Voz en español de Catalina de Aragón: Marcela Páez
Voz en español de Tomás Bolena: Eduardo Fonseca
«Si algún día llega a trabajar para el rey, déjeme darle un consejo, digno de un hombre sabio como usted: Tenga mucho cuidado con lo que le dice. Él es un buen príncipe, pero tiene una voluntad tan férrea que es capaz de dividir su reino por la mitad con tal de obtenerla. Porque una vez se le mete una idea o proyecto en la cabeza, es imposible convencerlo de lo contrario. Y de cierto le digo que, si hubiera servido a Dios tan bien como serví al rey, jamás me hubiera abandonado siendo un anciano».
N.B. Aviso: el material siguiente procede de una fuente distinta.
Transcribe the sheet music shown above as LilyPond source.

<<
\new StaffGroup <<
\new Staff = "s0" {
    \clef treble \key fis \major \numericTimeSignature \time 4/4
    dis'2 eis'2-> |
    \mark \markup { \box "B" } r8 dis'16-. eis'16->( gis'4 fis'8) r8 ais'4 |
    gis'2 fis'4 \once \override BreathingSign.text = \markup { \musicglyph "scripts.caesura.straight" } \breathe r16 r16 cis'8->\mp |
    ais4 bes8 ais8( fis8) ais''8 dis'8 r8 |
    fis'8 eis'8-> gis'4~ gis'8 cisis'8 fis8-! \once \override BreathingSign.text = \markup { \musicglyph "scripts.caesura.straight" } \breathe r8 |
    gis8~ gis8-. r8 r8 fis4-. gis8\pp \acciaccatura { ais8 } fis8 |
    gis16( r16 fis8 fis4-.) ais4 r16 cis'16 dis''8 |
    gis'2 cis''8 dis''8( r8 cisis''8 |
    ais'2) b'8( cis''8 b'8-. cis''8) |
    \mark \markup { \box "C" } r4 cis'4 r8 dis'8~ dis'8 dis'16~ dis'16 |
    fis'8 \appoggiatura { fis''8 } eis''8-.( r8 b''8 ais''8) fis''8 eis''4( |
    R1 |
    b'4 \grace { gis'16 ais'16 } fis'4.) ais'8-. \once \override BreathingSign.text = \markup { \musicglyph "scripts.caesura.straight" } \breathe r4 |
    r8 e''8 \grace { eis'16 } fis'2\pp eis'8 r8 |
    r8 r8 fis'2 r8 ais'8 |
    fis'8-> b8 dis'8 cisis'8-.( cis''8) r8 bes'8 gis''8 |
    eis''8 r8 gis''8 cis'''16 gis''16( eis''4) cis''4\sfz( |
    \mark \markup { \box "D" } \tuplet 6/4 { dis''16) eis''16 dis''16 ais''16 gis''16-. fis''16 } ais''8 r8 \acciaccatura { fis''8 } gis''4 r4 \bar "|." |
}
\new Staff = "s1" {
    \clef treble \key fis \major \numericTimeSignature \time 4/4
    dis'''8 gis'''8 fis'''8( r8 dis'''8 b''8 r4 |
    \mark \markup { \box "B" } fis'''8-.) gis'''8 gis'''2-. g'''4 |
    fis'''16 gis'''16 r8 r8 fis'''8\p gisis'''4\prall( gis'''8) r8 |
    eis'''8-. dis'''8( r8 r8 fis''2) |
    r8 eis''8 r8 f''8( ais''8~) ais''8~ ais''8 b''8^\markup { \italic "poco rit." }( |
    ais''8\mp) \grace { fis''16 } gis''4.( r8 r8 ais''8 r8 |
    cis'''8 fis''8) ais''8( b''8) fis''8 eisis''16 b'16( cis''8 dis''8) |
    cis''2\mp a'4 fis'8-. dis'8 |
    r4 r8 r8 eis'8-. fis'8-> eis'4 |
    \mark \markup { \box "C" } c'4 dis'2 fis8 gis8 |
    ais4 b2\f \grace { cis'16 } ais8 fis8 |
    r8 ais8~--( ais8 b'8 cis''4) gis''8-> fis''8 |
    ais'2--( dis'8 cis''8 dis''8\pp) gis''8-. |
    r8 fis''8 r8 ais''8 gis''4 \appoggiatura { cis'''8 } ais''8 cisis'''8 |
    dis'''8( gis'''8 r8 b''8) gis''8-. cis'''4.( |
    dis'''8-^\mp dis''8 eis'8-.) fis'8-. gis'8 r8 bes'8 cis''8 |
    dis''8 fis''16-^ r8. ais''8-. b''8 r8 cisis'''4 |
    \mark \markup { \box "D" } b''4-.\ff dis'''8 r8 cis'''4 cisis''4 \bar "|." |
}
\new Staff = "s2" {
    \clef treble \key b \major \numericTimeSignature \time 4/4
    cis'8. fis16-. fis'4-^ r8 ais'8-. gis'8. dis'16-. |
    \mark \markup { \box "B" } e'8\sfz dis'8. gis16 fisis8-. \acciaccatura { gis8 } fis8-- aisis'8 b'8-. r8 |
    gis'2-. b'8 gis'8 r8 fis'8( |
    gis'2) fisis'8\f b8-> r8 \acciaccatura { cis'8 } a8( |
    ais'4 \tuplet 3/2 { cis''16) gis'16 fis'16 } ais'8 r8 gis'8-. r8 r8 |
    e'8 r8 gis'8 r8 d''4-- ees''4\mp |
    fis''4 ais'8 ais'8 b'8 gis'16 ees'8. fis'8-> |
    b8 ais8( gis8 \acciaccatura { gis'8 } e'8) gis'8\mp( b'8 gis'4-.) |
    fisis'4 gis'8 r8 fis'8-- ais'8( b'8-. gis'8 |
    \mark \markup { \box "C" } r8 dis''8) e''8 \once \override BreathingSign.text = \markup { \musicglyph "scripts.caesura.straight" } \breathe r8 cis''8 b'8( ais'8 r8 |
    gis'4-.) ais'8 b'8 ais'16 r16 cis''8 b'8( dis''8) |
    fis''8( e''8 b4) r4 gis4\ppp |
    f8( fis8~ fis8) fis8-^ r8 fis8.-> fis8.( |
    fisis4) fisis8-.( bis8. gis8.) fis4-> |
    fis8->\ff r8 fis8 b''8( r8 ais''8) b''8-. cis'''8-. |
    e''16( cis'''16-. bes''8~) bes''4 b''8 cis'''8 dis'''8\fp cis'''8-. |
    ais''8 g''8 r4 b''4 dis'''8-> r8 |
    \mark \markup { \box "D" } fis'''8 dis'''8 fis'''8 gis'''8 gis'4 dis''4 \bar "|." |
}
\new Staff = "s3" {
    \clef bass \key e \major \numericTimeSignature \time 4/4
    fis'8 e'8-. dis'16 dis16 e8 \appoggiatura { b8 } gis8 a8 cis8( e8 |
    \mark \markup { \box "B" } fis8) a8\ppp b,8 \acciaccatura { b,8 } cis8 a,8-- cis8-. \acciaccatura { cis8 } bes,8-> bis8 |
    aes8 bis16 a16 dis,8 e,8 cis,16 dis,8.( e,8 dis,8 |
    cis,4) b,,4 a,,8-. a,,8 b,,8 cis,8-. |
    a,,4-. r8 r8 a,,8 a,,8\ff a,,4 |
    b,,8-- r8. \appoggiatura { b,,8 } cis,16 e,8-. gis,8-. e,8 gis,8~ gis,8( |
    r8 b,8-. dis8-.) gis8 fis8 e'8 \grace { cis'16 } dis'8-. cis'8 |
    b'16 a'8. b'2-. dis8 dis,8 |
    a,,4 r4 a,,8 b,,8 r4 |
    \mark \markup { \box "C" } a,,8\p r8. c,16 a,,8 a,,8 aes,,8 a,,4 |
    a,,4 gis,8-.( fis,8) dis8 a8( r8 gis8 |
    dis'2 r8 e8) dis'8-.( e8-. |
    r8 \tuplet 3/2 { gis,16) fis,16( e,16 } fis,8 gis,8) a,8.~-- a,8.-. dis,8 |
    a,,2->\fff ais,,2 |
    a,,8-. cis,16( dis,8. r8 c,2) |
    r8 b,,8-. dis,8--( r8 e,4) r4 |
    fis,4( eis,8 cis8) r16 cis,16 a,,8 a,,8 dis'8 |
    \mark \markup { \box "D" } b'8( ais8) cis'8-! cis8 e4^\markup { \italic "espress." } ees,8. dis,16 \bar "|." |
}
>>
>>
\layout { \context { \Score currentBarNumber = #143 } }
—Cardenal Wolsey (29 noviembre 1530)
Bienvenidos a la última parte de este primer documental, dedicado a los primeros años de reinado del octavo Enrique y su histórico encuentro con la doncella que cambió su futuro, Ana Bolena. Hasta ahora, hemos explorado detenidamente sus años de temprana juventud, los entresijos políticos, sociales e ideológicos de su corte y su incansable búsqueda de un heredero varón. Hoy, la cuestión real, su divorcio, tendrá respuesta.
Para 1529, el emperador Carlos V, sobrino de Catalina y rey de España, era dueño y señor de Italia. Temeroso de ofenderlo luego del brutal saqueo de Roma, e incapaz de reconocer que la iglesia católica se equivocó al suministrar la dispensa, el papa Clemente canceló el juicio y lo trasladó al vaticano. Enrique VIII, rey de Inglaterra, sabía perfectamente quién era el culpable de todas sus desgracias: Wolsey, su ministro, su canciller, el prelado en quien había depositado su confianza y que, por primera vez, le había fallado. La exitosa reconciliación entre Francia y España, conocida como la paz de Cambrai, fue la gota que derramó el vaso: el conflicto entre ambos, beneficio seguro para los ingleses, era la última carta de Wolsey para contentar al rey.
Ambos fracasos, divorcio y Cambrai, destruyeron por completo al hábil político que había llevado las riendas de gobierno por los últimos 15 años. Las consecuencias de su caída fueron trascendentales. Decepcionado con el papa, lleno de confianza en su autoridad y dispuesto a ejercerla libremente, Enrique empezó a escuchar otras posibilidades, y una de ellas tenía nombre y apellido: Martín Lutero. O mas bien, William Tyndale. Para ambos, los príncipes temporales no debían ser controlados por un hombre falible y sobornable como el papa, mucho menos obedecer a una iglesia corrupta y decadente como la católica. El protestantismo ganaba cada vez más adeptos en Europa, y Enrique encontró en la solución de un clero luterano, Tomás Cranmer, la respuesta clara y rápida que nadie le había dado hasta ahora: la reforma.
Todos (salvo Tomás Moro, su mentor y nuevo canciller) le apoyaron y vieron su fortuna bien recompensada: Cromwell, Tomás Bolena, Norfolk, Suffolk. Pero, por encima de todos ellos, estaba la única persona a la que el rey escuchaba, su amada, su prometida y futura compañera: «Mademoiselle Ana, cuya sola palabra es ley».